Generalismo en diseño de producto


¿Qué es un generalista?. A mi me gusta definirlo como un sabedor de mucho y un maestro de nada, un curioso nato, alguien que se desenvuelve bien en momentos de incertidumbre y que tiene la capacidad de adaptarse a situaciones únicas.

En la otra cara de la moneda, un especialista, es alguien realmente brillante en una disciplina. Alguien que dedica su tiempo a ser cada vez mejor en algo y representa a los mejores en lo suyo.

Al ser formador en un curso donde los alumnos llegan con aspiraciones de cambio profesional y con las inseguridades que eso conlleva, como es lógico, en muchas clases me he topado con la siguiente pregunta: “¿qué es mejor saber de mucho un poco o de poco un mucho?”. Solía responder con cautela, “En mi experiencia…”, porque al fin y al cabo quién soy yo para ser categórico en nada. Pero lo cierto, es que internamente tengo muy clara la respuesta. Creo firmemente en el generalismo. Porque el diseño de experiencias es generalista, porque me gusta la astrofísica y la poesía y porque me gusta aprender de todo lo que se me ponga por delante.

Snapshot: The final breath of a dying star | Astronomy.com
The planetary nebula ESO 577-24 glows blue and red as gas floats away from the white dwarf star at its core.

He dedicado toda mi vida a tener un repertorio de habilidades que me ha ayudado a florecer tanto en lo profesional como en lo personal y de forma diagonal me ha ayudado mucho a mejorar como diseñador.
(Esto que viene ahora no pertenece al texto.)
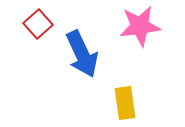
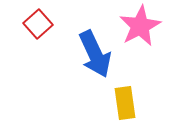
pink star: rotated 21 degrees counterclockwise
blue arrow: moved 13 px right
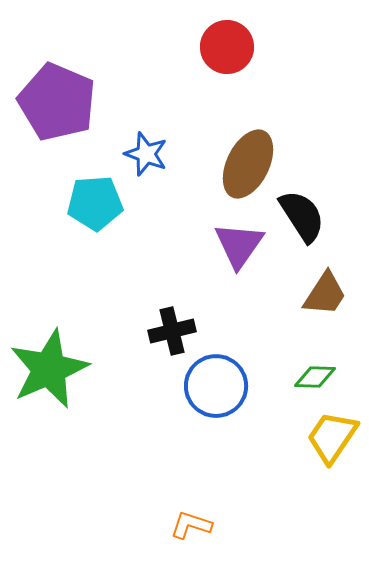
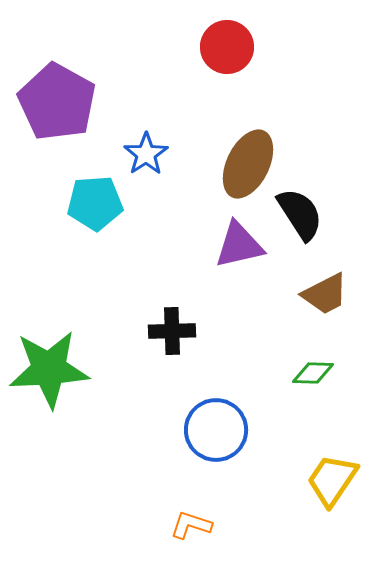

Desde que tengo uso de razón he odiado profundamente el concepto de “ciencias y letras”, los caminos educativos  nos llevan a una caja que nos hace rechazar lo diferente y convertirnos en profesionales clasistas e intolerantes, en el peor de los casos.

El generalismo trata de tender lazos entre disciplinas, saber de psicología, de matemáticas y de narrativa, esto no solo te permite acertar más preguntas en el trivial, sino que también te ayuda a empatizar con personas y con disciplinas que se asientan en unos modelos mentales distintos a los tuyos. Lo que en el terreno profesional sirve para ser transversal en tu empresa y entender a todos los departamentos, te permite solucionar problemas de forma global.

Generalizando

Esta forma de entender la vida te permite acercarte a muchas disciplinas, y es algo muy útil en profesiones donde crear conexiones forma parte del proceso de trabajo. Se trata de entender el todo y no las partes, esto nos hace abordar los problemas desde una perspectiva más sistémica, haciendo ‘zoom out’ a vista de pájaro para pensar en soluciones mucho más cohesionadas.
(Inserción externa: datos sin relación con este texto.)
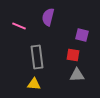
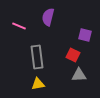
purple square: moved 3 px right
red square: rotated 16 degrees clockwise
gray triangle: moved 2 px right
yellow triangle: moved 4 px right; rotated 16 degrees counterclockwise
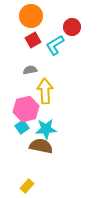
El generalismo refuerza tu capacidad de síntesis, te permite acelerar tu proceso de toma de decisiones y elegir la mejor entre las hipótesis disponibles, lo que significa acelerar los tiempos. Se trata, en definitiva, de velar por la eficiencia y hacer que sucedan cosas, avanzar en vez de caer en tiempos exagerados de consulta y validación.

Lo que es cierto, es que tradicionalmente a los generalistas se nos ha encasillado en el arquetipo de: ‘el disperso’ y en muchos casos se ha puesto en duda la profesionalidad de estos perfiles por dedicar su tiempo en formarse en habilidades que no están directamente relacionadas con su profesión.

Os contaré una experiencia personal, cuando entré en mi anterior compañía, yo no tenía ninguna experiencia previa en e-commerce (Y el puesto era de diseñador UX para un monstruo en ventas de comida rápida). Yo tenía confianza en mi mismo, pero venía de la innovación con todo lo que eso conlleva, conocía de forma superficial conceptos de growth y CRO, me atreví a proponer ideas sobre el negocio, me sonaban cosas y sabía que el resto de capacidades las iba a adquirir por el camino y así lo dije. Me contrataron (Gracias desde aquí a mi hermano Álvaro).

Lo cierto es que mi rol encajó muy bien en el equipo, tuve la oportunidad de aportar en muchas cosas, aprender,  traer una visión diferente y sobretodo hacer bien mi trabajo. Pero, perfectamente, podrían no haberme  elegido a mi entre otros candidatos por no tener experiencia en un sector concreto o un portfolio especialista. Por eso creo en las personas y en su potencial antes que en su experiencia previa calentando una silla.

Al final esta forma de crecimiento transversal se contagia al resto, porque compartir conocimiento interdisciplinar en un equipo significa cruzar ideas, entender otros puntos de vista y eso se traduce en ser mejor diseñador.

Generalismo en diseño de producto

Esto es algo de lo que ya he hablado en otras ocasiones, pero jugamos en una balanza permanente entre diseñar emociones y resolver problemas.

El diseñador de producto es un perfil altamente estratégico, donde la visión de negocio y tecnología en correlación con la detección de necesidades a cubrir y la capacidad de ajustar requisitos a un presupuesto y un time to market determinan el éxito del producto, lanzamiento y evolución.  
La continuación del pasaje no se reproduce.